According to a recent Australian study, the average person changes their sheets every 24 days – not enough to maintain optimal hygiene and eradicate dust mites and bed bugs that want to make themselves comfortable.
Mr Nelson’s tips for avoiding bed bug and mite infestations this summer:
- How often should bed linen be cleaned: Most people can get away with washing their linens every week or two when they get clean in their beds. If you have allergies or sensitive skin, consider washing more frequently.
- Cleaning sheets: Wash sheets separately from clothes and towel, clean stains and stains before washing.
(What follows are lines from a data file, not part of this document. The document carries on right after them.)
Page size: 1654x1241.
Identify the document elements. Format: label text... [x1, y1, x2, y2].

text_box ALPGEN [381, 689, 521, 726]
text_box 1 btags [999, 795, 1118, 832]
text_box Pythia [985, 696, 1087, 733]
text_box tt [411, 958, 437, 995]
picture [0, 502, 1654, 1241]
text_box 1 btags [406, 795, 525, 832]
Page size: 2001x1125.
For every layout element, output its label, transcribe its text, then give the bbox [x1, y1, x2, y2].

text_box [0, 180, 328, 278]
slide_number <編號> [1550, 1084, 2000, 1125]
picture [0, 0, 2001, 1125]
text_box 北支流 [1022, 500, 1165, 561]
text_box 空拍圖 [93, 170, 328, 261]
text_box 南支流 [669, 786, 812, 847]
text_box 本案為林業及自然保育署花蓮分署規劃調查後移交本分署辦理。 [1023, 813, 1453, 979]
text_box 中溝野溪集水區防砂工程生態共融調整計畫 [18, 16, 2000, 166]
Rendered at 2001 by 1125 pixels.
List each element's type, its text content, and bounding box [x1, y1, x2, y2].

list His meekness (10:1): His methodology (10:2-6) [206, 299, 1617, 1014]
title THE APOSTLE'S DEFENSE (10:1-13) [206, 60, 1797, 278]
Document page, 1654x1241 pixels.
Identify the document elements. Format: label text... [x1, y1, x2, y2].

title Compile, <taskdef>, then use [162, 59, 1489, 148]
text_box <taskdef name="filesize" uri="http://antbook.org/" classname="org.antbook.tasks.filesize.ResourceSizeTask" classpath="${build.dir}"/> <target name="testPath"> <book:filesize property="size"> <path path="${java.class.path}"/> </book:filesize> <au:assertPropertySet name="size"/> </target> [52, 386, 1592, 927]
Use hot water and a hot dryer if mites are present.
- Cleaning other bed linen: Duvets, duvets, and blankets that have less skin contact can be washed every one to two months.
- Getting rid of bed bugs: Because their eggs are difficult to see and have a long incubation period, clearing your home of a bed bug infestation can be difficult. A combination of non-chemical and chemical treatments may be required.
- Know when it’s time to replace: Pillows and doonas should be cleaned every six months and replaced every two years.